Dataset entries:
────────────────────────────────────────

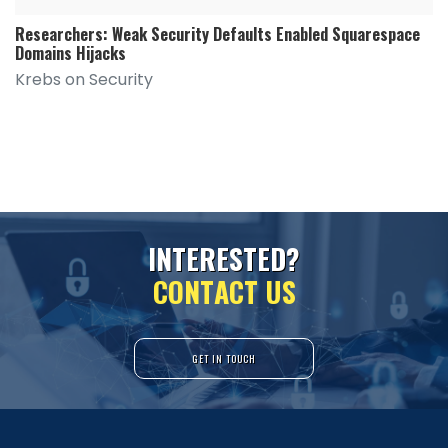
Researchers: Weak Security Defaults Enabled Squarespace
Domains Hijacks
Krebs on Security
I
N
T
E
R
E
S
T
E
D
?
C
O
N
T
A
C
T
U
S
GET IN TOUCH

────────────────────────────────────────

Required work :: For each line in the records that contains the word "Security", make a copy.

Solution to the problem ::
Researchers: Weak Security Defaults Enabled Squarespace
Krebs on Security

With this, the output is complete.